====== Page ======

- Born: 31 January 1894 Airdrie, Lanarkshire, Scotland
- Died: 4 June 1972 (aged 78) Glasgow, Lanarkshire, Scotland
- Allegiance: United Kingdom
- Branch: British Army
- Rank: Private
- Unit: Royal Scots Fusiliers
- Conflicts: World War I
- Awards: Victoria Cross Medal for Bravery (Serbia)

= David Lauder =

David Ross Lauder VC (31 January 1894 - 4 June 1972) was a Scottish recipient of the Victoria Cross, the highest and most prestigious award for gallantry in the face of the enemy that can be awarded to British and Commonwealth forces.

==Details==
Lauder was 21 years old, and a private in the 1/4th Battalion, The Royal Scots Fusiliers, British Army during the First World War when the following deed took place for which he was awarded the VC.

====== Stored records ======

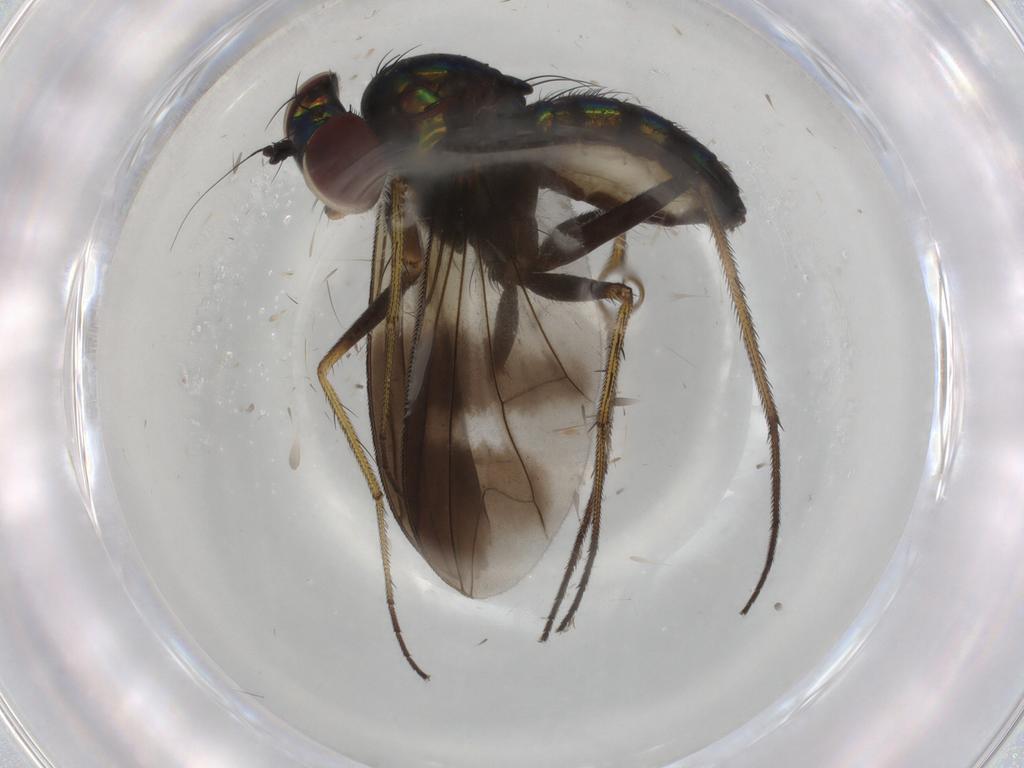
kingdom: Animalia
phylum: Arthropoda
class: Insecta
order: Diptera
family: Dolichopodidae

======

- **Required tasks**:
a. Decide whether each statement agrees with the text on David Lauder, answering yes or no and quoting the words of the text that settle it: (i) Lauder served in the Royal Navy; (ii) Lauder died in Glasgow; (iii) Lauder was 21 years old when the deed that earned him the VC took place.
b. Reproduce the stretch of the text on David Lauder from "- Born: 31 January" through "for Bravery (Serbia)".
c. Condense the paragraph of the text on David Lauder that begins "David Ross Lauder VC (31 January 1894" into a shorter version that keeps its main facts.

- **Answers given**:
a.
(i) No: "Branch: British Army"
(ii) Yes: "Died: 4 June 1972 (aged 78) Glasgow, Lanarkshire, Scotland"
(iii) Yes: "Lauder was 21 years old"

b.
- Born: 31 January 1894 Airdrie, Lanarkshire, Scotland
- Died: 4 June 1972 (aged 78) Glasgow, Lanarkshire, Scotland
- Allegiance: United Kingdom
- Branch: British Army
- Rank: Private
- Unit: Royal Scots Fusiliers
- Conflicts: World War I
- Awards: Victoria Cross Medal for Bravery (Serbia)

c. David Ross Lauder (31 January 1894 - 4 June 1972) was a Scot awarded the Victoria Cross, the top British and Commonwealth decoration for gallantry in the face of the enemy.